I come to you following a busy week/weekend, during which my son Miles and I have been digesting – three shorts at a time – the newly released boxed set of classic Fleischer-era Popeye cartoons.
As I am often reminded, there’s a large portion of the adult population that spends little or no time watching cartoons, and this – like many similar ying/yang-ish situations makes me both happy and sad.
I am of course always happy to know that I operate outside of the cultural status quo, but I am saddened that so many folks either consider themselves to old to enjoy cartoons, or (God forbid) consider them to be somehow “beneath” them and unworthy of their attention.
These people remind me of that nasty Eva Braun-ish principal in Uncle Buck who rails at Buck’s niece because she considers her actions to be frivolous, after which the mighty (and mightily missed) John Candy gets up and reads her the riot act about how she’s out of her mind and kids ought to be allowed to be kids (i.e. frivolous in all things).
I couldn’t agree more, and would like to add that I consider myself basically little more (at least spiritually) than a rather large kid (wasn’t it George Carlin who once said that old people are just bent kids?) and despite the shackles of adulthood (working for a living, bills and the like) I can still take time to enjoy some of the things that I liked when I was a kid, as well as watching my own kids dig these things as well.
Part of this is based in my own dislike for a lot of what passes for juvenile entertainment these days (though there are some cool things, like the ‘Upside Down Show’, ‘Jacks Big Music Show’ and the upcoming ‘Yo Gabba Gabba’ which looks insane).
Some of it is also the need to recharge via laughter, derived from things almost entirely free of irony or subtext, and I don’t think you need to be reminded that such things are in short supply these days.
Such a thing is the original Popeye cartoons.
Back in the day, when the Fleischer brothers (Max and Dave) pulled Popeye from EC Segar’s pages and whipped him up onto the screen, the character grew in popularity to a point where he rivaled even Disney’s Mickey Mouse (oh, that it were so today….).

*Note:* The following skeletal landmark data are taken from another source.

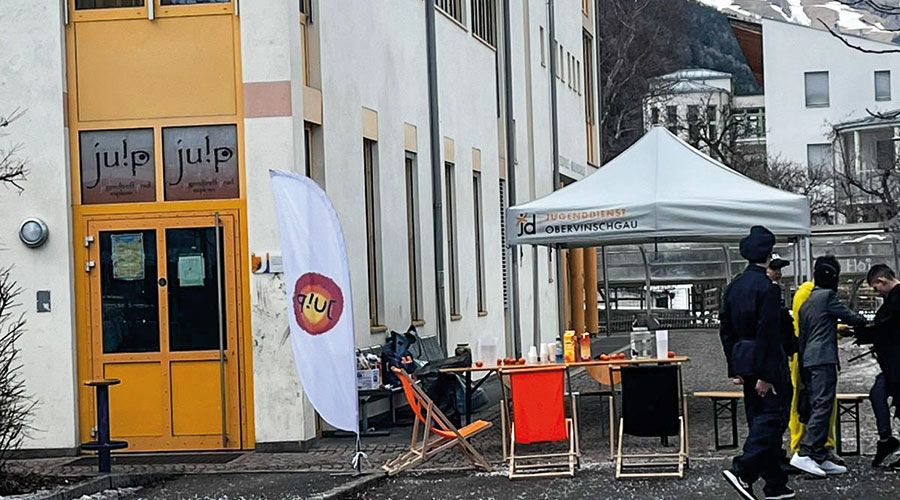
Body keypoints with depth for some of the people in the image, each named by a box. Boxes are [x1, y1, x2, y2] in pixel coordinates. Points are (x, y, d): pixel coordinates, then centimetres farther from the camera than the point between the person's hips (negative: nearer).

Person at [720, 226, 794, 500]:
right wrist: (765, 375, -19)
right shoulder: (768, 288, -15)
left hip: (743, 361, 8)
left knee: (759, 420, 11)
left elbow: (725, 329, 12)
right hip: (766, 362, -8)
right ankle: (743, 471, -17)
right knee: (773, 417, -4)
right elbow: (768, 332, -20)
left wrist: (734, 369, 16)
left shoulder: (734, 286, 9)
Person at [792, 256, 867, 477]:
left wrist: (803, 372, 24)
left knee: (815, 407, 8)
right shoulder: (827, 296, -5)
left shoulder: (806, 302, 21)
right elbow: (849, 317, -1)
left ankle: (820, 458, 8)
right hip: (824, 359, -9)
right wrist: (864, 321, 23)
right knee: (823, 405, -13)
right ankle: (804, 454, -22)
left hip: (808, 360, 9)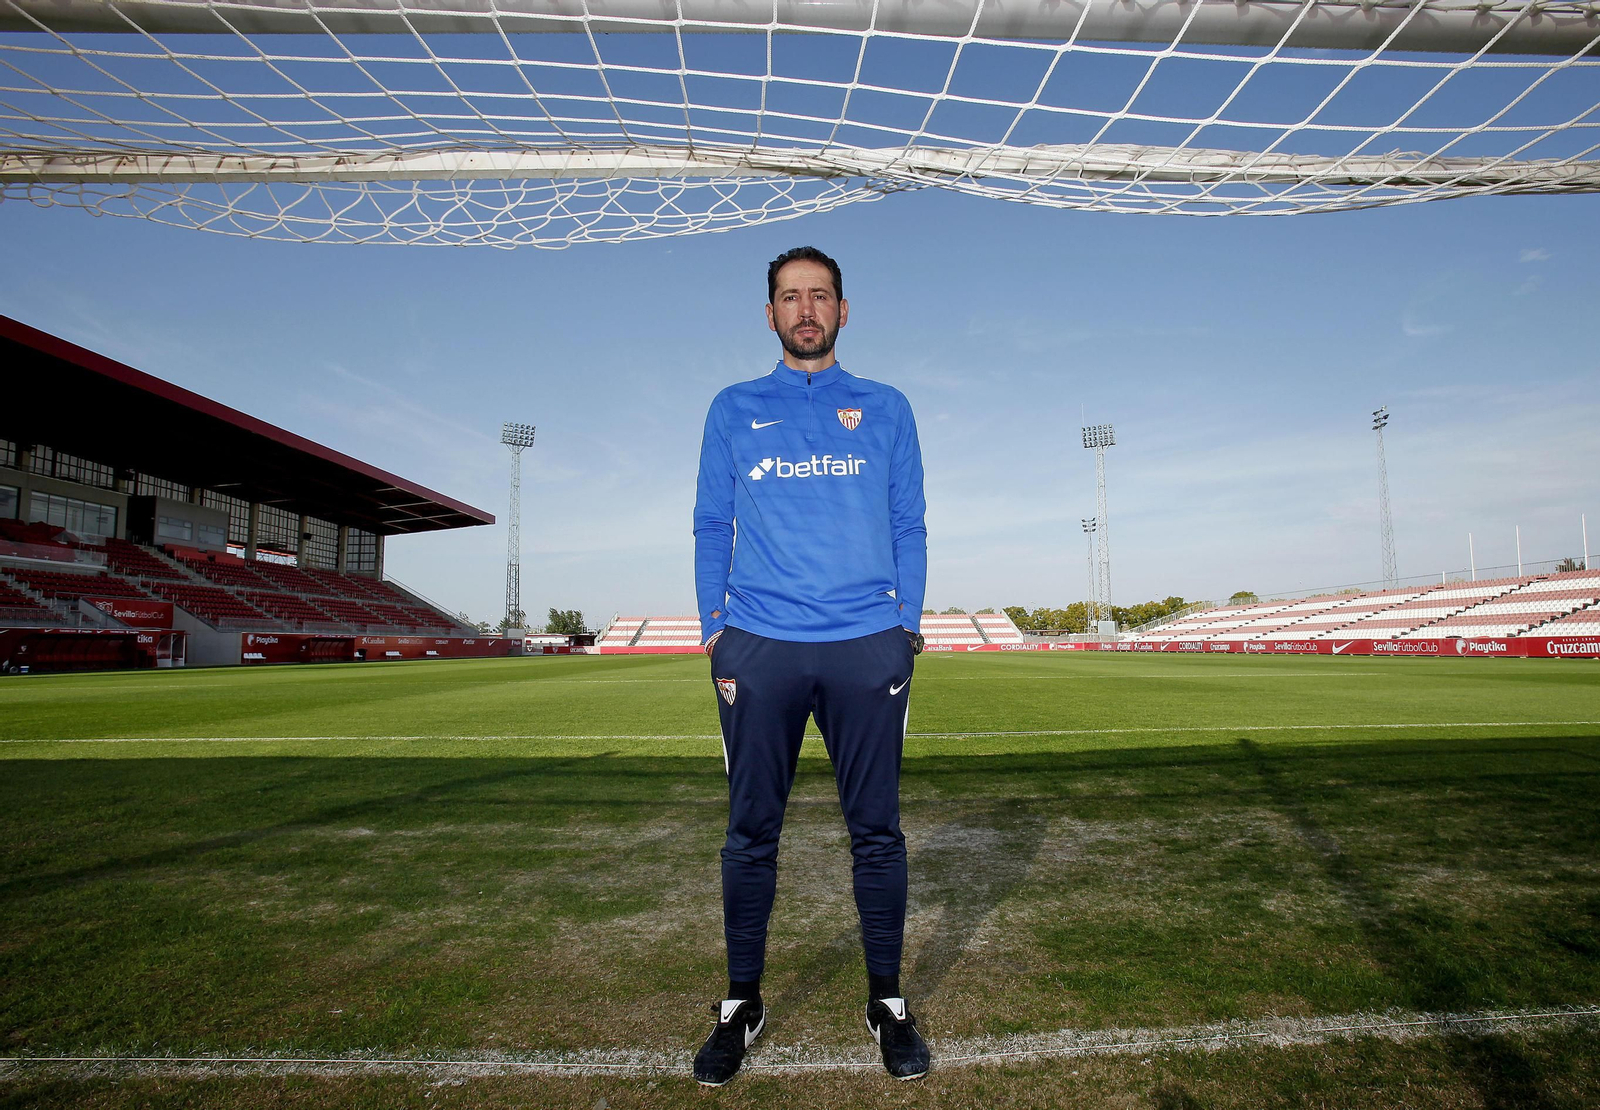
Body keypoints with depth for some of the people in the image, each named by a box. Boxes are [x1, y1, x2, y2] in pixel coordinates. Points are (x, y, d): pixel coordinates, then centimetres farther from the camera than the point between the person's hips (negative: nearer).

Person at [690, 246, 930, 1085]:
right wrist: (715, 632, 1)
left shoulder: (886, 409, 12)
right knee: (751, 833, 5)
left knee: (876, 830, 5)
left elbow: (908, 529, 11)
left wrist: (906, 629, 1)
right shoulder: (733, 410, 13)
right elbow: (711, 529, 11)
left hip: (867, 647, 0)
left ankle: (886, 1001, 22)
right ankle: (741, 1006, 22)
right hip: (759, 647, 0)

The best thing about the 1930’s Popeye cartoons is that they aren’t just funny on a gag level, but like the best cartoons, animated and otherwise, they look funny as well.
All of my favorite cartoonists (a profession to which I once aspired) have always been able to tickle the funny bone with images as well as words. Sure there are cartoons out there that lean more on the verbal side of humor (which kind of defeats the purpose of having illustrations, n’est ce pas??), but the best – at least in my eyes – are those that are able to get laughs via the drawings as well.

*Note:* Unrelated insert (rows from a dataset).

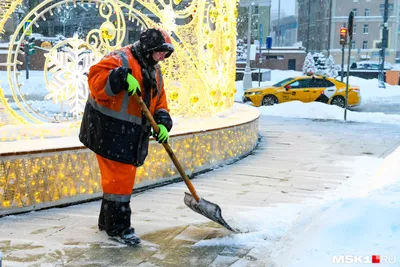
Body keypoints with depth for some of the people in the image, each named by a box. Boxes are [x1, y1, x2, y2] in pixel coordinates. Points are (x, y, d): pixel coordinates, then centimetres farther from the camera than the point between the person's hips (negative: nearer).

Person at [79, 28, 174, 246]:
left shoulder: (155, 72, 16)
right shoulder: (121, 59, -12)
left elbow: (159, 101, 17)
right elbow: (96, 79, -24)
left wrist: (162, 122, 0)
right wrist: (122, 78, -36)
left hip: (133, 134, 9)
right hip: (110, 130, -9)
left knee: (125, 176, 15)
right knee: (119, 177, -7)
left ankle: (108, 221, 31)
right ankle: (118, 228, 5)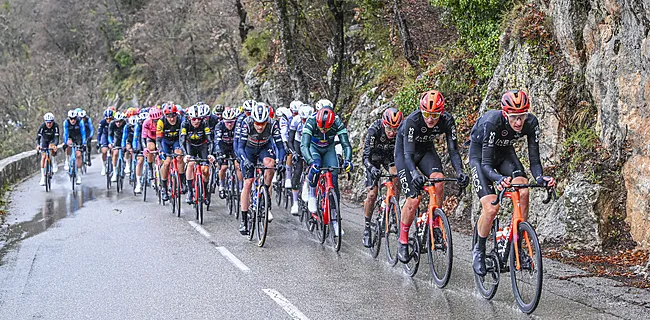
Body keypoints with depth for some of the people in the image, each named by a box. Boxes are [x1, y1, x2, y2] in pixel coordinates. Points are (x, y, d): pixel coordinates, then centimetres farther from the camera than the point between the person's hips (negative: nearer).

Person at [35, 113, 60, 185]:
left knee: (51, 147, -33)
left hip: (52, 140, 0)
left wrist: (55, 145, -55)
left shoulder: (55, 126, -30)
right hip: (44, 140, 0)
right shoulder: (42, 126, -28)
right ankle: (43, 177, -10)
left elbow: (57, 137, -36)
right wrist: (37, 145, -50)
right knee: (43, 157, -12)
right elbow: (38, 137, -30)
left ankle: (53, 163, -9)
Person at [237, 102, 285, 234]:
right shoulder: (246, 124, -32)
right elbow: (240, 147, -33)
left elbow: (280, 146, -28)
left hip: (265, 147, 0)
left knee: (270, 163, -34)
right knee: (248, 183, -8)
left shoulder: (273, 125, -30)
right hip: (249, 149, 0)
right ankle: (244, 220, -2)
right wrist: (246, 161, -50)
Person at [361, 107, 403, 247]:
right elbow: (366, 156, -38)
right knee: (372, 194, -10)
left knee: (396, 177, -29)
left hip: (390, 156, 2)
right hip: (374, 157, -2)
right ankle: (367, 228, 6)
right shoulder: (374, 130, -35)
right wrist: (372, 168, -57)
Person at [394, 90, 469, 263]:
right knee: (413, 199, -16)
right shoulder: (412, 120, -34)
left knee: (439, 180, -27)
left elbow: (453, 150, -21)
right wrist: (414, 174, -56)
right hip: (404, 151, -3)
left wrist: (460, 172, -39)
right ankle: (403, 241, 2)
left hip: (426, 150, 3)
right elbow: (408, 154, -37)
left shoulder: (447, 121, -24)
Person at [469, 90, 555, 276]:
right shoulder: (491, 122, -36)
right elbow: (486, 164, -34)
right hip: (480, 154, -4)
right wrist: (499, 179, -55)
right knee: (491, 208, -18)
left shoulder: (531, 123, -24)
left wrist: (540, 177, -41)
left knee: (523, 192, -24)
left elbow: (534, 159, -20)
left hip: (505, 152, 4)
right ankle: (479, 250, 7)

The Popeye cartoons mixed memorable stock characters/situations (is there a single short that doesn’t cumulate in a fight between Popeye and Bluto?) with a really unusual drawing style (which was reflected in the 1960’s underground, especially R. Crumb). The animation of the characters is brilliant, especially Olive Oyl who’s wild, rubbery movements are a marvel.
The good folks at Warner Brothers have gone back and taken these cartoons (many of which languished in the public domain, and sub-sub-standard video issues), and reissued them with an eye toward quality (the prints are immaculate). There are also tons of extras including documentaries and early silent animation.
We’re about halfway through the set, and I look forward to a planned second volume (post-1938) coming in the Fall.
I’ll be back later in the week with some more music.